New Ways to Measure Magnetism Around the Sun

Those who study the sun face an unavoidable hurdle in their research – their observations must be done from afar. Relying on images and data collected from 90 million miles away, however, makes it tough to measure the invisible magnetic fields sweeping around the sun.

Scientists must learn more about these fields because they are crucial to understanding how coronal mass ejections, or CMEs, travel through space sometimes toward Earth where they can damage satellites. Now NASA researchers have made use of old mathematical techniques and new insights on how CMEs travel to devise a fresh way to measure this magnetic environment in the sun's upper atmosphere, the corona.

"The magnetic field is the skeleton of the entire heliosphere, guiding how particles and CMEs move toward Earth," says solar physicist Nat Gopalswamy of NASA's Goddard Space Flight Center in Greenbelt, Md. He says researchers routinely measure the fields near the sun's surface, but haven't been able to do as well further out in the sun's atmosphere. "Before, we've only been able to measure it in the upper corona with a technique that required exact conditions. Our new method can be used more consistently."

Indeed, this new method can be used any time there's a good side view of a CME, Gopalswamy explains in a new paper that will appear in the July 20 issue of the Astrophysical Journal Letters.

The mathematical relationship between how an object moves through gas and the bow shock it creates – that's the region of compressed and distorted gas that flows around a fast-moving object, much like the shock created by a supersonic jet -- has been understood since the 1960s. When an object moves through gas that is electrically charged, known as "plasma," that movement also corresponds to the strength of the magnetic field.

The problem in the solar environment was spotting a CME's bow shock as it traveled through the upper corona. In that part of the sun's atmosphere, scientists weren't finding the signature ring around a CME that signified a bow shock in images closer to the sun.

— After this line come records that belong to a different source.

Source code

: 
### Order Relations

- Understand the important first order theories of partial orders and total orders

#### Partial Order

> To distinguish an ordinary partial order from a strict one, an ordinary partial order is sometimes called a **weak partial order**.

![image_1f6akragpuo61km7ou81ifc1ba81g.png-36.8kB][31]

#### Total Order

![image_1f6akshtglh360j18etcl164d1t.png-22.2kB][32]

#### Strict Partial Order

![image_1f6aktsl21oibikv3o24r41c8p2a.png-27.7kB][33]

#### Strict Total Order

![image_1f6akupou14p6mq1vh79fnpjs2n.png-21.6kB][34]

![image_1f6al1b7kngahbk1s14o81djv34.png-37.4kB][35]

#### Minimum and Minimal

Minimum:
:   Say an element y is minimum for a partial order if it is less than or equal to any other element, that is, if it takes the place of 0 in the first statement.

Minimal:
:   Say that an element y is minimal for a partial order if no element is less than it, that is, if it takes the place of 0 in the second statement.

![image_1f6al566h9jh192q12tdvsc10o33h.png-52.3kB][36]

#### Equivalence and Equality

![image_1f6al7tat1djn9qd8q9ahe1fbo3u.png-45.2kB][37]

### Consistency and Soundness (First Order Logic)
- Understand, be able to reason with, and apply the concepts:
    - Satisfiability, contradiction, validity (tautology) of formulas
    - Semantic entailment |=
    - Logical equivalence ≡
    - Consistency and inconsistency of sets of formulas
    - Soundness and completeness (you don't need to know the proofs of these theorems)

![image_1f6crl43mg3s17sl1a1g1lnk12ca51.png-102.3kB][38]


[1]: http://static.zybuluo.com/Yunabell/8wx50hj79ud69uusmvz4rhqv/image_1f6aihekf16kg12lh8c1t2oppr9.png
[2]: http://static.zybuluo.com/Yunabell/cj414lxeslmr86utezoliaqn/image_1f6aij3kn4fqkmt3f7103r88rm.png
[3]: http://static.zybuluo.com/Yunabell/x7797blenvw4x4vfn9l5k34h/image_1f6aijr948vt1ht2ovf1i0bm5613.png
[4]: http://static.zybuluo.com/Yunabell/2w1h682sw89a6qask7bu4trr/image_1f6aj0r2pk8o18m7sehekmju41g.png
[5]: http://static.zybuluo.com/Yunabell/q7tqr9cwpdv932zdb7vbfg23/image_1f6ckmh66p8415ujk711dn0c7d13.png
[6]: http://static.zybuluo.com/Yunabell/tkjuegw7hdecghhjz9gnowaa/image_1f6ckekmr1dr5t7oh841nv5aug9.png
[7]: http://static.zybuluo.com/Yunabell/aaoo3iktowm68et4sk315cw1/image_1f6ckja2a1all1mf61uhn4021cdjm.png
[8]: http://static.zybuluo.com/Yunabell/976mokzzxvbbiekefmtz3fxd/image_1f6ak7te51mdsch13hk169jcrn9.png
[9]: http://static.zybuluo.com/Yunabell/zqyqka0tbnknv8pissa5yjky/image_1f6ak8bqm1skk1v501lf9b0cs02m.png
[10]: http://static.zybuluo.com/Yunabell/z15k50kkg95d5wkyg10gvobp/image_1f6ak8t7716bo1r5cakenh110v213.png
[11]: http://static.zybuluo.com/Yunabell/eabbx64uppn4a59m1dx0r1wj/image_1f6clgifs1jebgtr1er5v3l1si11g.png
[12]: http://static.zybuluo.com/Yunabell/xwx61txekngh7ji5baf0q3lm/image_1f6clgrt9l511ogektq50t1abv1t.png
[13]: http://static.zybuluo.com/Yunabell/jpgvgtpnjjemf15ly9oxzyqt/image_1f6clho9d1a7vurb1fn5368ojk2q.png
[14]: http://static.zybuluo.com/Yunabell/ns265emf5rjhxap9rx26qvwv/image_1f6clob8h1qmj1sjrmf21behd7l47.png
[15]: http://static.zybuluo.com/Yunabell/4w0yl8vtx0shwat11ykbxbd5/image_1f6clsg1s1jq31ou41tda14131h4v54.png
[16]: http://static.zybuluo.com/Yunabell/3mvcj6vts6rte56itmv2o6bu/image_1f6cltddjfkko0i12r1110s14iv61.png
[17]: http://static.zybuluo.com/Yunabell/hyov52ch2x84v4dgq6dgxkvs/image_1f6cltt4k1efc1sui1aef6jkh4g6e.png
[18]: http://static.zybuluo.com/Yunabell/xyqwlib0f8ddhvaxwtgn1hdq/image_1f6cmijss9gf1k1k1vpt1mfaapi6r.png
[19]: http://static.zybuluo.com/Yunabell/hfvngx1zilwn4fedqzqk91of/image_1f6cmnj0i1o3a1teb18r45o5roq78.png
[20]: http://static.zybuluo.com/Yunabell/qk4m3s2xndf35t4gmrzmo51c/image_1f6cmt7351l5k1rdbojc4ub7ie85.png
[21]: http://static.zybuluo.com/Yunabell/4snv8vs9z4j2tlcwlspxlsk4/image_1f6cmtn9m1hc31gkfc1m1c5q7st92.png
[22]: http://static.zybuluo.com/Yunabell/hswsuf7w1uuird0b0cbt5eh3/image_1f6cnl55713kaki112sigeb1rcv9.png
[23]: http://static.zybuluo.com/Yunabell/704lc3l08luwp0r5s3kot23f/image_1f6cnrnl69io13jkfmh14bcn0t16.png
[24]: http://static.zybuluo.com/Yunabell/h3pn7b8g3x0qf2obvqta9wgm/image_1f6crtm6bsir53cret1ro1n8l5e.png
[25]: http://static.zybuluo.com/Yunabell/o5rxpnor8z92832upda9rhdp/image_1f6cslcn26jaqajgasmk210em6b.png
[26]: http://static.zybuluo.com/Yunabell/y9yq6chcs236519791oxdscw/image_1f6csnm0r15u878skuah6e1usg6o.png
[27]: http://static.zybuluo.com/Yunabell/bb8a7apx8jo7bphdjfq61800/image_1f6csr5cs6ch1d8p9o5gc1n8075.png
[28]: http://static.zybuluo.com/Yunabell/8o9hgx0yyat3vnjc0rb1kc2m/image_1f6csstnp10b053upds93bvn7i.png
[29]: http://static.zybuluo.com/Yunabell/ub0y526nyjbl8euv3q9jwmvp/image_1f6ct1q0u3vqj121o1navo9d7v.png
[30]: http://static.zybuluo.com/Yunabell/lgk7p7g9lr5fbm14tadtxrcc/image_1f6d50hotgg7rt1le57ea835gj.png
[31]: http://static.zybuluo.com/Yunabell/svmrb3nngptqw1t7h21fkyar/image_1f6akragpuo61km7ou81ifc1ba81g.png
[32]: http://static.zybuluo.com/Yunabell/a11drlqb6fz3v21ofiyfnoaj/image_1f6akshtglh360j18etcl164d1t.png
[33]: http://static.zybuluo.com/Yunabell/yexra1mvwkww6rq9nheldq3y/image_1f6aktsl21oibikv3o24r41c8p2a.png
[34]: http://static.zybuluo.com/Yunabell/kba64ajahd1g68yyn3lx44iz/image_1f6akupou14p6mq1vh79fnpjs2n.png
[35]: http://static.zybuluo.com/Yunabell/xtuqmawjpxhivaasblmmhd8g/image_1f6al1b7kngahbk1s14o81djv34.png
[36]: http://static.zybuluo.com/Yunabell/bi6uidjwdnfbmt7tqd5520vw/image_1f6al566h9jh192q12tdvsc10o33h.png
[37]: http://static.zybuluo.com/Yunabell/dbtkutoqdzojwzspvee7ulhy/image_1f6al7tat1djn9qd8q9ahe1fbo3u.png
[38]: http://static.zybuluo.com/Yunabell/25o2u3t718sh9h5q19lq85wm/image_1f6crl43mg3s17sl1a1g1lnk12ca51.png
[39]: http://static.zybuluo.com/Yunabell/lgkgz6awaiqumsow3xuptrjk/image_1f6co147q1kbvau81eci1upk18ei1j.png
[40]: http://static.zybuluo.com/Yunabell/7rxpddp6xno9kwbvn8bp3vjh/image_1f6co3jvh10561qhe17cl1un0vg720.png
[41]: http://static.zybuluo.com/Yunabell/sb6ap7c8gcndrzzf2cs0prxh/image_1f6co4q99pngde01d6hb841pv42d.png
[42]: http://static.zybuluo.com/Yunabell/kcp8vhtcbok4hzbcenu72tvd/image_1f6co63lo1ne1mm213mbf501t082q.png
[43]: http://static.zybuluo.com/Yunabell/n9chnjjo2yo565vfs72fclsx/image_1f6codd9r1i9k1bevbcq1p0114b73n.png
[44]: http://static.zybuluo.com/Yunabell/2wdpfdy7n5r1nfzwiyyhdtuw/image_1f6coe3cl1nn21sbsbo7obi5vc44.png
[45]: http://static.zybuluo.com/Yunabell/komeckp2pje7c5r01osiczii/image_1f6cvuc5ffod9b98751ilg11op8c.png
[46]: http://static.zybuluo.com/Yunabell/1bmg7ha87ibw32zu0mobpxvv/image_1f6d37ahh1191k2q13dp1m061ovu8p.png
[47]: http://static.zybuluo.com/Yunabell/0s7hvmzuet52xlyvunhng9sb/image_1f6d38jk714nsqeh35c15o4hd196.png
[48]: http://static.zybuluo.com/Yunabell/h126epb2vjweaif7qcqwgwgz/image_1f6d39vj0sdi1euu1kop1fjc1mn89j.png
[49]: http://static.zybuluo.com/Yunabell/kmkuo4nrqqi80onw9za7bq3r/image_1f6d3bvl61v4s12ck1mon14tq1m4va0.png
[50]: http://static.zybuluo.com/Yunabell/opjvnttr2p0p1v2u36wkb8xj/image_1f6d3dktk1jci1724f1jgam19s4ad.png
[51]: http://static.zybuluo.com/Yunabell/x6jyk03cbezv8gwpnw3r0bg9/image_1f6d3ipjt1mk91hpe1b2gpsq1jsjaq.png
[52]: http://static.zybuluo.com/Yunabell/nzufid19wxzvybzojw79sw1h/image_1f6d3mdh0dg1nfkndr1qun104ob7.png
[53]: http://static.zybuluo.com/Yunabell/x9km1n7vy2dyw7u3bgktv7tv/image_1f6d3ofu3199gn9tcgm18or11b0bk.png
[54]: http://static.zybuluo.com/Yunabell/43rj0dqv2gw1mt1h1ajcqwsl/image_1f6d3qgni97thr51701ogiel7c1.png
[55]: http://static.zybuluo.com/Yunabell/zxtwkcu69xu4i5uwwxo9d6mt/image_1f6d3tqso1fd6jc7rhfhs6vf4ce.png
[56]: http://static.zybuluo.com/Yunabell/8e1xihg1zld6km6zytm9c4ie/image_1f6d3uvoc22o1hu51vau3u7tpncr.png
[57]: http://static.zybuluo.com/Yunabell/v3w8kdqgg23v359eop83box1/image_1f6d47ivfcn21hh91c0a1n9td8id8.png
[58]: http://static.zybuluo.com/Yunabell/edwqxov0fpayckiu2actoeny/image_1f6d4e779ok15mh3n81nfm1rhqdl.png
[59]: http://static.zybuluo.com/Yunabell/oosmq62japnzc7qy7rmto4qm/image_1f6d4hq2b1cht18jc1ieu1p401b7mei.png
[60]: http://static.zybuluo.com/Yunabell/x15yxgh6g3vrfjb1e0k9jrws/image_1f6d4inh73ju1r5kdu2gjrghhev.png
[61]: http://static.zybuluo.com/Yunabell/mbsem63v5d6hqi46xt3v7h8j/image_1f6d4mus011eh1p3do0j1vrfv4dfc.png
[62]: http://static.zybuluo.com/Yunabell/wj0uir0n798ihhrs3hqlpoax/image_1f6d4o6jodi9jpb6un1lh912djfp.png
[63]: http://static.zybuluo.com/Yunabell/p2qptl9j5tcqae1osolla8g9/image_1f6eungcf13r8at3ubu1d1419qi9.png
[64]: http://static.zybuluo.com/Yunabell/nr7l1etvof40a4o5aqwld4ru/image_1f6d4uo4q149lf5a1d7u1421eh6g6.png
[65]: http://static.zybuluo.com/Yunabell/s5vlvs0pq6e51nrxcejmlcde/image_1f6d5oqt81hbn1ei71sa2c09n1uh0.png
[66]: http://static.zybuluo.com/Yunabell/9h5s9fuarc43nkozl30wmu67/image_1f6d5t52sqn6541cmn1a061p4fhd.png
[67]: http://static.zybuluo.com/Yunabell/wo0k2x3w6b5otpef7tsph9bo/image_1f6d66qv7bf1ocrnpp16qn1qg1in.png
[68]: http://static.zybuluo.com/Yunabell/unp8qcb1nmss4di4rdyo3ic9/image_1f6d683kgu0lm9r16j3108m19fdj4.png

But on March 25, 2008, the sun provided a perfect test case: a CME traveling at three million miles per hour and reported by several NASA spacecraft including the Solar and Heliospheric Observatory (SOHO) and the two Solar TErrestrial RElations Observatory (STEREO) spacecraft. From the perspective of both SOHO and STEREO-A, the CME appeared to be bursting off the horizon, or limb, of the sun. Limb events like this offer the side-view needed to best watch how a CME develops over time.